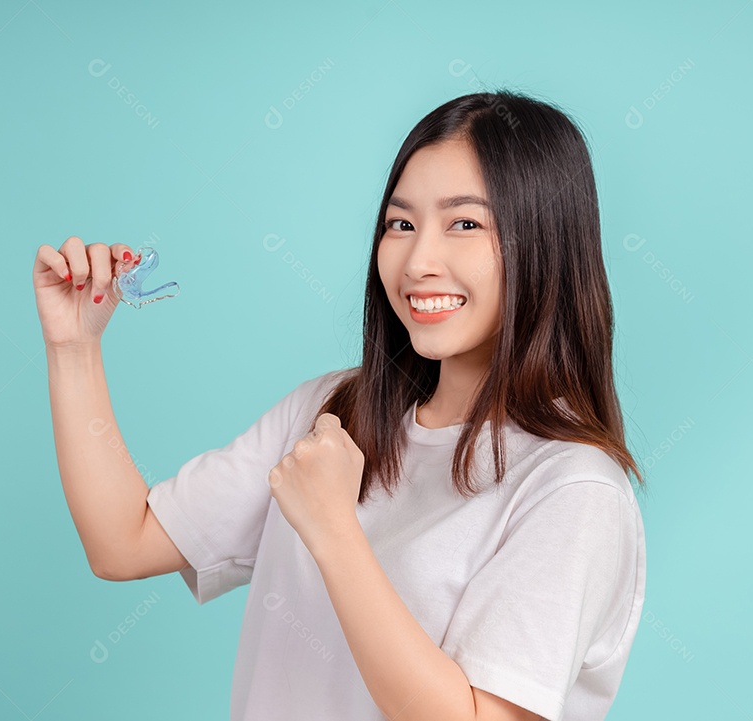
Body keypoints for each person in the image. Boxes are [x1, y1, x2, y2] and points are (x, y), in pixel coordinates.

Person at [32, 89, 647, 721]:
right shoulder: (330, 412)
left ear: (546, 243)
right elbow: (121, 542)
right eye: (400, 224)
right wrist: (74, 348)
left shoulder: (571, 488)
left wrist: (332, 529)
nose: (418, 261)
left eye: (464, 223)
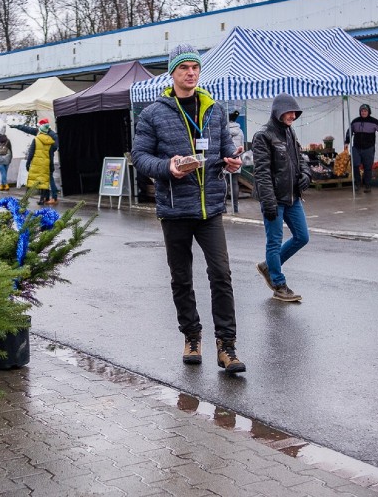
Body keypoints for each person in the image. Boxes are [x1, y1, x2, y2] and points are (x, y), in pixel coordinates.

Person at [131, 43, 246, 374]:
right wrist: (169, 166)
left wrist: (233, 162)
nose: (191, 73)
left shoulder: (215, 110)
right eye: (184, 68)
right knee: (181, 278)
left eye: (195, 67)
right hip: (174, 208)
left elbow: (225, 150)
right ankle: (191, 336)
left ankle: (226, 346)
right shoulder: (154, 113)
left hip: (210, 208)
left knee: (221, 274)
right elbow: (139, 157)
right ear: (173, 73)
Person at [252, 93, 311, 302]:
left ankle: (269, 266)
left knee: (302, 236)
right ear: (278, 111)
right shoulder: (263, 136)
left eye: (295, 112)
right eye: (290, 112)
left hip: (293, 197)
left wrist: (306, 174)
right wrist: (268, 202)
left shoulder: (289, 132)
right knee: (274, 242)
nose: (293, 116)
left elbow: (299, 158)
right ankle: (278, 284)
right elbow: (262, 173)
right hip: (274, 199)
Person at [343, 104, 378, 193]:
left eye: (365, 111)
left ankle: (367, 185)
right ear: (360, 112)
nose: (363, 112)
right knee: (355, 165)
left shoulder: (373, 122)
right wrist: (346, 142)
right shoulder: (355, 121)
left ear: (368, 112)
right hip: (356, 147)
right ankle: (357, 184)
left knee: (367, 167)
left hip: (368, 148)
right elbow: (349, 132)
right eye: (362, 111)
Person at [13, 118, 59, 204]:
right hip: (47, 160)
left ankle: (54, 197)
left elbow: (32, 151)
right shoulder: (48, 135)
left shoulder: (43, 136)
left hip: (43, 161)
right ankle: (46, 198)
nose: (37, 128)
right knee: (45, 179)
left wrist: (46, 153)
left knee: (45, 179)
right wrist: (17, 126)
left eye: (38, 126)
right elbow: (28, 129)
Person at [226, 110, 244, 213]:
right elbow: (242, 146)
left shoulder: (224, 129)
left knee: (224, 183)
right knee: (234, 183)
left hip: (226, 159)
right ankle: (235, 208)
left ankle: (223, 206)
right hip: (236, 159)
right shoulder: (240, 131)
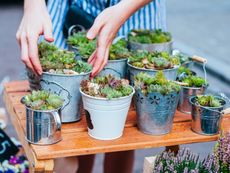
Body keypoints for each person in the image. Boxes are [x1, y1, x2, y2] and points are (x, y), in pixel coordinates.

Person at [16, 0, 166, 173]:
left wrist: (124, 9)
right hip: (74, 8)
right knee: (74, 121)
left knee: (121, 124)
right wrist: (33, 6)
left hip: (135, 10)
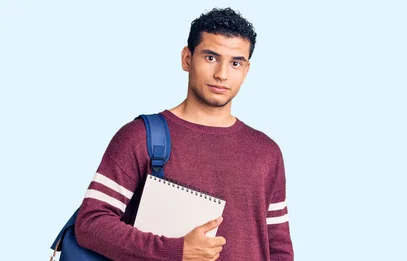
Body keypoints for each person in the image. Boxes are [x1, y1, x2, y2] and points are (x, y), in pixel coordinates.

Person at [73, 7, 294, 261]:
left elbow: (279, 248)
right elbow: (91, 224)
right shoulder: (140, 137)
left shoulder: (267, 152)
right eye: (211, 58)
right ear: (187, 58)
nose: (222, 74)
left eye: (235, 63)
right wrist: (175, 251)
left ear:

...

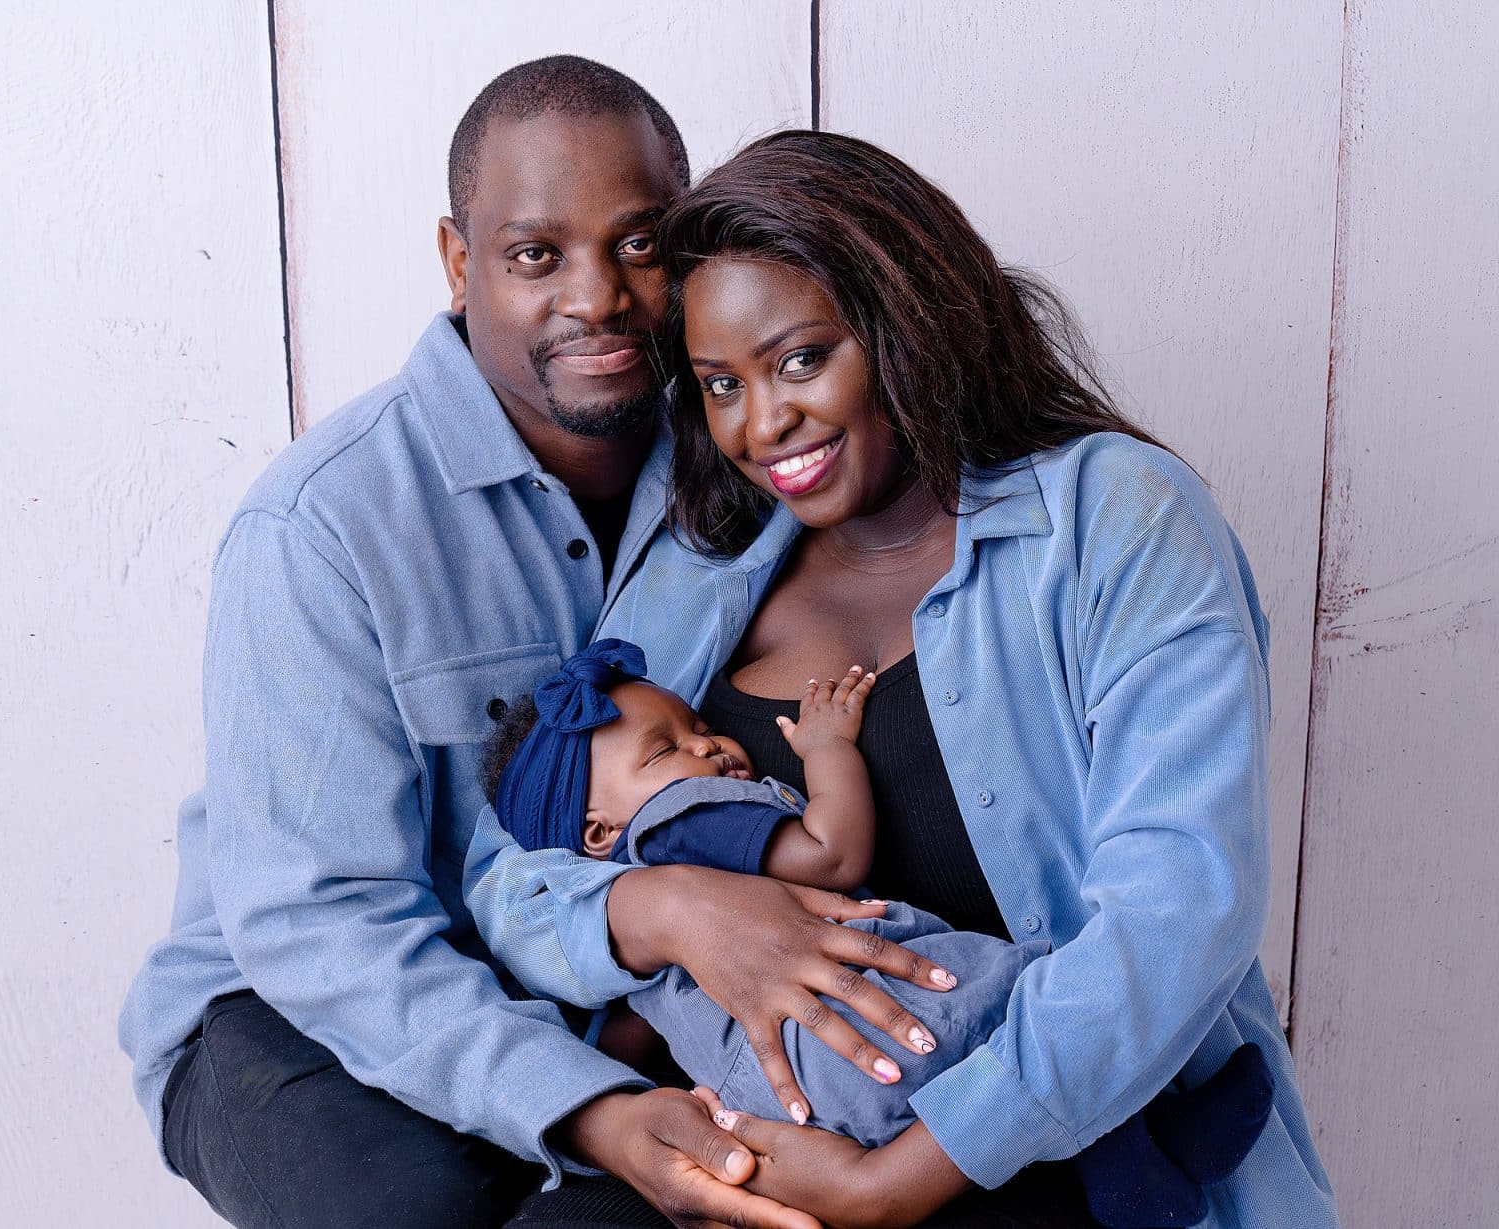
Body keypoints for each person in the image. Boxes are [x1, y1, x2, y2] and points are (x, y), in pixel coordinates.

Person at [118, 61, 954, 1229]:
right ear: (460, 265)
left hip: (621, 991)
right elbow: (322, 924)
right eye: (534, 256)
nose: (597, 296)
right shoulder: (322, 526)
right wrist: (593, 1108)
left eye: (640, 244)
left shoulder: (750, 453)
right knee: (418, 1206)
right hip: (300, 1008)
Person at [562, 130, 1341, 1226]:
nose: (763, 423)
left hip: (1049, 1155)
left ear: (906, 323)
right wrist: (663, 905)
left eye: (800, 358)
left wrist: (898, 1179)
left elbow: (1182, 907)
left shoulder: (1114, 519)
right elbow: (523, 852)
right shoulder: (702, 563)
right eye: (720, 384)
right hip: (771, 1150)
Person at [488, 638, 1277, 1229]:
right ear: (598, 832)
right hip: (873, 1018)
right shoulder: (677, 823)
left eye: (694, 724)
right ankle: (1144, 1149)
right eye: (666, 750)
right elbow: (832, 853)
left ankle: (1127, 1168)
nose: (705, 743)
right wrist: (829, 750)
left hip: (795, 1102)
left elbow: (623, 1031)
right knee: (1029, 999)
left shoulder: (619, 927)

* * *

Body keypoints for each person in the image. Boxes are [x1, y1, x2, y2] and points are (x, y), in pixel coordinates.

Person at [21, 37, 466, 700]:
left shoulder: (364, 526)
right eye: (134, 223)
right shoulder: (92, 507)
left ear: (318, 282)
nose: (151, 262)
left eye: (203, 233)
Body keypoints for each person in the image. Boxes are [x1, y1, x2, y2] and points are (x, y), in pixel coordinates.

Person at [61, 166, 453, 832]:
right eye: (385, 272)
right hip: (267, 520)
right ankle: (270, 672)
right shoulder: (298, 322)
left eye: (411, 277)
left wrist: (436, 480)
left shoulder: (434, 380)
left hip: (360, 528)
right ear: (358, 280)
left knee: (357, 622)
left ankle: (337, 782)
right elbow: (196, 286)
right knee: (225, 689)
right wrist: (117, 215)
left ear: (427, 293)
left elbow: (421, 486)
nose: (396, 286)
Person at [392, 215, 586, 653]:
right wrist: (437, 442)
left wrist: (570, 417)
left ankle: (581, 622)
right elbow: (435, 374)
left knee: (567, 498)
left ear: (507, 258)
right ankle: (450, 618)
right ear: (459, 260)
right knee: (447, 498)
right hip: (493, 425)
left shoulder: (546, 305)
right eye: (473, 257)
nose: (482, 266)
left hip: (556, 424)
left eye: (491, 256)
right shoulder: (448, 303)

> _ABOUT THIS EXERCISE_:
Copy verbatim, from the listing above, each line from the one containing "right shoulder: (677, 823)" down to the one containing "left shoulder: (619, 927)", inclusive.

> _ANSWER_:
right shoulder: (677, 823)
left eye: (694, 724)
right ankle: (1144, 1149)
right eye: (666, 750)
right elbow: (832, 853)
left ankle: (1127, 1168)
nose: (705, 743)
right wrist: (829, 750)
left hip: (795, 1102)
left elbow: (623, 1031)
right knee: (1029, 999)
left shoulder: (619, 927)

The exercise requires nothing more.